▸ Work to complete:
Repeat the stretch of entries below from the line with "452 308 127.69" through the line with "262 102 146.12". Include both ends and add nothing.

▸ Source material:
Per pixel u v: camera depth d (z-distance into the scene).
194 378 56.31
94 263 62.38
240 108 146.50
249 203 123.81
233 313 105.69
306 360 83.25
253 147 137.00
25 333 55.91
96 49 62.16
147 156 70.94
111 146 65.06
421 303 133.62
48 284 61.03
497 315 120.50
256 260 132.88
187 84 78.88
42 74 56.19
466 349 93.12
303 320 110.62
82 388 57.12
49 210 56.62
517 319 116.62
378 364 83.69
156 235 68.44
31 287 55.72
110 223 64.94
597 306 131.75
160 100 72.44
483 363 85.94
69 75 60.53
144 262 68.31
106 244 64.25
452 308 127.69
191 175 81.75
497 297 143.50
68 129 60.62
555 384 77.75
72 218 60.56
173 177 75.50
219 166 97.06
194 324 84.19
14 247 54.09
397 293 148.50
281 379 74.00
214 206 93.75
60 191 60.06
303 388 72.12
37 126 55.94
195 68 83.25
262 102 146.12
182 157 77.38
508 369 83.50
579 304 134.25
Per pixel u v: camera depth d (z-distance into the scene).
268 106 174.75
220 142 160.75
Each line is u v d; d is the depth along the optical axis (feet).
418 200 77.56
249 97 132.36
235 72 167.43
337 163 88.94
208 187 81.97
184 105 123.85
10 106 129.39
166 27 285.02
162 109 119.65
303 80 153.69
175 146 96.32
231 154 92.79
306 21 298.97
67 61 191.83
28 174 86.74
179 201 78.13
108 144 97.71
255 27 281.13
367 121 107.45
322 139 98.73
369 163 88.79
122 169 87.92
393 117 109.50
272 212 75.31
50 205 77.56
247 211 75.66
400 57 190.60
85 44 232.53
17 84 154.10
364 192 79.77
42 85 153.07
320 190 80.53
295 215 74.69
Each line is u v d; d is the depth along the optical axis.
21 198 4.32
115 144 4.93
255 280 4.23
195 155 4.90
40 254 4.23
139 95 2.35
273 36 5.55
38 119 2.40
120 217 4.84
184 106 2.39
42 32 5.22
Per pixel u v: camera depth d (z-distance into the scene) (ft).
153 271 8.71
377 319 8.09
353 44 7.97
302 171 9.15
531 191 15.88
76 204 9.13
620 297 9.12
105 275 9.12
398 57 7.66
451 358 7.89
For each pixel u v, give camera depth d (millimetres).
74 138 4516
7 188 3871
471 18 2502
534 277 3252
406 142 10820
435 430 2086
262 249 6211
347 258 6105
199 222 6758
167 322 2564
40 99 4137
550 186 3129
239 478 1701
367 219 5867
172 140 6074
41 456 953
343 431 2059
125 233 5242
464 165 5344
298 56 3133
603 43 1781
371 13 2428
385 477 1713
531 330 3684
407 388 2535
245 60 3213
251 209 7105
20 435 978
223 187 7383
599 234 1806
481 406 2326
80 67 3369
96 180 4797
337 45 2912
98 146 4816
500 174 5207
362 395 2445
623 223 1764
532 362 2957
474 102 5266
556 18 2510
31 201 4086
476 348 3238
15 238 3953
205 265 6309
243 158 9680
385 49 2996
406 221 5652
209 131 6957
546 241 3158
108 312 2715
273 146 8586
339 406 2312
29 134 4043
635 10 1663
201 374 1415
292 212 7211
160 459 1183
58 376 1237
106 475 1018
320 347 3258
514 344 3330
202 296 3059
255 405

▸ Solution:
452 308 127.69
191 175 81.75
497 297 143.50
68 129 60.62
555 384 77.75
72 218 60.56
173 177 75.50
219 166 97.06
194 324 84.19
14 247 54.09
397 293 148.50
281 379 74.00
214 206 93.75
60 191 60.06
303 388 72.12
37 126 55.94
195 68 83.25
262 102 146.12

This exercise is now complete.